====== RECORDED DATA
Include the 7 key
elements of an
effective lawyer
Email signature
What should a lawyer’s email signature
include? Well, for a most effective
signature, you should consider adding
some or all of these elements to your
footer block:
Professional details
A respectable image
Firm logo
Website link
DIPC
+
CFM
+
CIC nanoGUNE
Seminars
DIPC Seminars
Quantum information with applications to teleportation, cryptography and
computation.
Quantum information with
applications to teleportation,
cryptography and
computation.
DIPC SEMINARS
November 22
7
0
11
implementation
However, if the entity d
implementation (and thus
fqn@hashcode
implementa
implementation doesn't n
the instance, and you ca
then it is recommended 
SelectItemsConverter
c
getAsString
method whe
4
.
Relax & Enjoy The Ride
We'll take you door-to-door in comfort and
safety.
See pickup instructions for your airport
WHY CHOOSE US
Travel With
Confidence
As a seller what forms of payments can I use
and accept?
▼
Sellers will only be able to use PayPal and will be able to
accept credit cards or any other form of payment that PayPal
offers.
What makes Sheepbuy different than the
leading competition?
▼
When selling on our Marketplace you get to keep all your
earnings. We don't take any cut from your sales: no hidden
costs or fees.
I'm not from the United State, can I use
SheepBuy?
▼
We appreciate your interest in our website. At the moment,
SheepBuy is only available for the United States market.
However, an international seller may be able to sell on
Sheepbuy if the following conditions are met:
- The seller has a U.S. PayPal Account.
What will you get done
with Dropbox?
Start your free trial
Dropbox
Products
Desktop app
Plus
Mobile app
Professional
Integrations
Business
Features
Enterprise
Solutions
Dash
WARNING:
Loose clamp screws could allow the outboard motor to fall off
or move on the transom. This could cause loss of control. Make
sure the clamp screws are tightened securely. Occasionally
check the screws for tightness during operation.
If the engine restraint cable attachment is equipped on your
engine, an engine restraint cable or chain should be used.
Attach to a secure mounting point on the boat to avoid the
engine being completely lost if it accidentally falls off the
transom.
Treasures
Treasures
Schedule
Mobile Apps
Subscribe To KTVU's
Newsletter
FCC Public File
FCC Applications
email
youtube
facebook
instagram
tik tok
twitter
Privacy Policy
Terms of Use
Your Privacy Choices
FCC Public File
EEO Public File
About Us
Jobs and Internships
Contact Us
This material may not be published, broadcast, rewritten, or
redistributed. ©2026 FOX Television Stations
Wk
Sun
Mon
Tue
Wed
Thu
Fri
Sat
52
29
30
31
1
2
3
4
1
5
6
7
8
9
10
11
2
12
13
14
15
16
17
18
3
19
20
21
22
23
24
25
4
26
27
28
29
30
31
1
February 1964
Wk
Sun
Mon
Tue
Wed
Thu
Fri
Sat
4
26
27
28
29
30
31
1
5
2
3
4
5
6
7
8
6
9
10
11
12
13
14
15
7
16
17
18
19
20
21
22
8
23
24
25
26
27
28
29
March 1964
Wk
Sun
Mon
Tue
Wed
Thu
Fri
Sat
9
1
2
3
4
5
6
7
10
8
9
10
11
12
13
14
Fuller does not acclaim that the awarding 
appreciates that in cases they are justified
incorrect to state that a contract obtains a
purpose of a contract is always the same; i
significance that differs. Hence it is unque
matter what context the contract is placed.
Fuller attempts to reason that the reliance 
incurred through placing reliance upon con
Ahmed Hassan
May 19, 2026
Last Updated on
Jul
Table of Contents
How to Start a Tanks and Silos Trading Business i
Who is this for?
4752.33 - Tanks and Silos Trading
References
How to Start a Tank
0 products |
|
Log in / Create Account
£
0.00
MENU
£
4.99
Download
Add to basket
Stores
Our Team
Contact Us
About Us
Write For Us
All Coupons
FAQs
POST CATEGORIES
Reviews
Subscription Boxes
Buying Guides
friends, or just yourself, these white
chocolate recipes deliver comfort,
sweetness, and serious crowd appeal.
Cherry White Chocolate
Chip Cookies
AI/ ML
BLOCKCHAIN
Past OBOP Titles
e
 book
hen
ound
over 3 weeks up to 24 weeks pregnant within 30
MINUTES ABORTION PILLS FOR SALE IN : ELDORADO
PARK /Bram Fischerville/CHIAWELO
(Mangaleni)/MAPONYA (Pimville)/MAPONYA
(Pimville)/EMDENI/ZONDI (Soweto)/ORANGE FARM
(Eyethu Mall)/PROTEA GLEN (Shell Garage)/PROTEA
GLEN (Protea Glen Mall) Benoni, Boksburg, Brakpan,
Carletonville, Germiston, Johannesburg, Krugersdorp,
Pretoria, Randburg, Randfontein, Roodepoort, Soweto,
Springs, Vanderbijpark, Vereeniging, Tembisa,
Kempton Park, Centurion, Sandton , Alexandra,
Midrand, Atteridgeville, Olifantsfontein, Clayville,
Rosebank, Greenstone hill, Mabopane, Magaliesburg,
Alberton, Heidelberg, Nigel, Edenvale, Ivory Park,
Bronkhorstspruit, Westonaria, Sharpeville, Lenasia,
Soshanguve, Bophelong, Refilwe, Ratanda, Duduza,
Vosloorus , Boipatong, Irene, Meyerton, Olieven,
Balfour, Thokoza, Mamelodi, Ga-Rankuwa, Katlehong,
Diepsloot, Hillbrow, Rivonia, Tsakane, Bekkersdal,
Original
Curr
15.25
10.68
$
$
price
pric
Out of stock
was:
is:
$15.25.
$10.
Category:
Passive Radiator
============
• _EXERCISE_
Each line of the data that contains "contract" belongs in the answer.

• _TASK OUTPUT_
incorrect to state that a contract obtains a
purpose of a contract is always the same; i
matter what context the contract is placed.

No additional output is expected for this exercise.